Wednesday, March 17, 2021

Focuser Knobs

They slip on the rod that controls focus just perfectly; not a press fit, but almost tight enough to skip the setscrew. I also decided that there was no need for milling cuts into the edge.   There is no shortage of traction.   

My attempts to reduce weight with lightening holes was disappointing.   From the back they look pretty good. 
from the front,  not so good:

Even worse,  I only saved 11 grams per hole, to do all six holes would have been a lot of work for 66 grams per knob.  Also, those saucers are melted Delrin on the end mill.  You cannot really sand it off without damaging the sharpness of the mill, so I used what worked last time: a 5.5" convex lens.  It burns the Delrin away without enough heat to damage the hardness of the steel.  (It took about fifteen minutes, and where the bright spot was, is temporarily blank.  It will come back.)

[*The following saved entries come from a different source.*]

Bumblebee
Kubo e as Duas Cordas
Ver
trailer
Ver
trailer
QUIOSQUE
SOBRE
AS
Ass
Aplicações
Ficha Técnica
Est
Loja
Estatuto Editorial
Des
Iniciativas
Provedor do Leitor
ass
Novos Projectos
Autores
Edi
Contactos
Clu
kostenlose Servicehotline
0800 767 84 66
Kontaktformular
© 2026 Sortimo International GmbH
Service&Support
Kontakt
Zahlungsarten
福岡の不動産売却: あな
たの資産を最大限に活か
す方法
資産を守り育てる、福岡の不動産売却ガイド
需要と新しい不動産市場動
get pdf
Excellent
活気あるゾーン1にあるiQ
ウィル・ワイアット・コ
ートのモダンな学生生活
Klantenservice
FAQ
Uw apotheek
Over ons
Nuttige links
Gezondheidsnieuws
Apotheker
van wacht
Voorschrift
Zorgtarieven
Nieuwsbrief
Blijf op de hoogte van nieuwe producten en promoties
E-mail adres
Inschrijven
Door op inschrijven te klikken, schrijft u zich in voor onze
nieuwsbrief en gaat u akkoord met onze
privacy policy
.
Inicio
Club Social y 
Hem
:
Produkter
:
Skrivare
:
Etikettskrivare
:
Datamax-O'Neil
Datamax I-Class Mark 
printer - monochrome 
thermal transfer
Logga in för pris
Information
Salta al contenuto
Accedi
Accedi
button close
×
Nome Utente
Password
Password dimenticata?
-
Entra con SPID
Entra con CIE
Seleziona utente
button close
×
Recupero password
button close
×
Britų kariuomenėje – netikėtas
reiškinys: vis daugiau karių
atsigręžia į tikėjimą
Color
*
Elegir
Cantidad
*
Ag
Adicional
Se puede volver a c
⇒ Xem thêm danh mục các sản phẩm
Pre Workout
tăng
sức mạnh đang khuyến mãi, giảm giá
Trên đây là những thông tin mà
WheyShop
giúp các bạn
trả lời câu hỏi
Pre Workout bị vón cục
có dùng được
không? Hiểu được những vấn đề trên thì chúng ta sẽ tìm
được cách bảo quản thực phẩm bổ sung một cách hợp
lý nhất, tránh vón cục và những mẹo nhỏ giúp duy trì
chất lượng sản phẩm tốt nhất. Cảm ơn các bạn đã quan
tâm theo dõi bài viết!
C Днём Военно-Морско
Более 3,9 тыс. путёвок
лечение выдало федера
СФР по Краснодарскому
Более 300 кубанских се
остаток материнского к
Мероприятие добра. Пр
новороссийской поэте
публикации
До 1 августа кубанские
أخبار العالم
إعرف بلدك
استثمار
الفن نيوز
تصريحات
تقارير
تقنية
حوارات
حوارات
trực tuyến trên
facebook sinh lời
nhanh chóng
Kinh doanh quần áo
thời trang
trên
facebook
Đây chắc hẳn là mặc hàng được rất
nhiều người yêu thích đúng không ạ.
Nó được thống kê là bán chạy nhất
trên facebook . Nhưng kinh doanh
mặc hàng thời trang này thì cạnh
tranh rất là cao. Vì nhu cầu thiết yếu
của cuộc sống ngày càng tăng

The setscrews that are original with the focuser are m1.5 x ?.  Since I am not changing the original knobs, I do not need to use the same,  with all the struggle of finding a metric tap.   Somewhere,  I had some nylon tipped setscrews.  After an exhausting search,  I found them on the bench where the mill sits.  They are 8-32x3/16 so I drilled and tapped a hole in the stem on the really ugly knob.  Somehow I managed to get that hole enough to one side that the setscrew was not exactly square.  

I put it on the focuser so that one side is 1.25" diameter and one is 2.5" diameter.   The difference in how finely it can now focus is immediately obvious.  

I will now cut another piece of Delrin and not put it lightening holes this time. 

Before:
After:

1 comment:

  1. If the concept of lightening holes is sound, then maybe drilling them with a Forstner bit from the hidden side without breaking through would work.
    Or drilling all the way through with the disk clamped to a sacrificial backing board.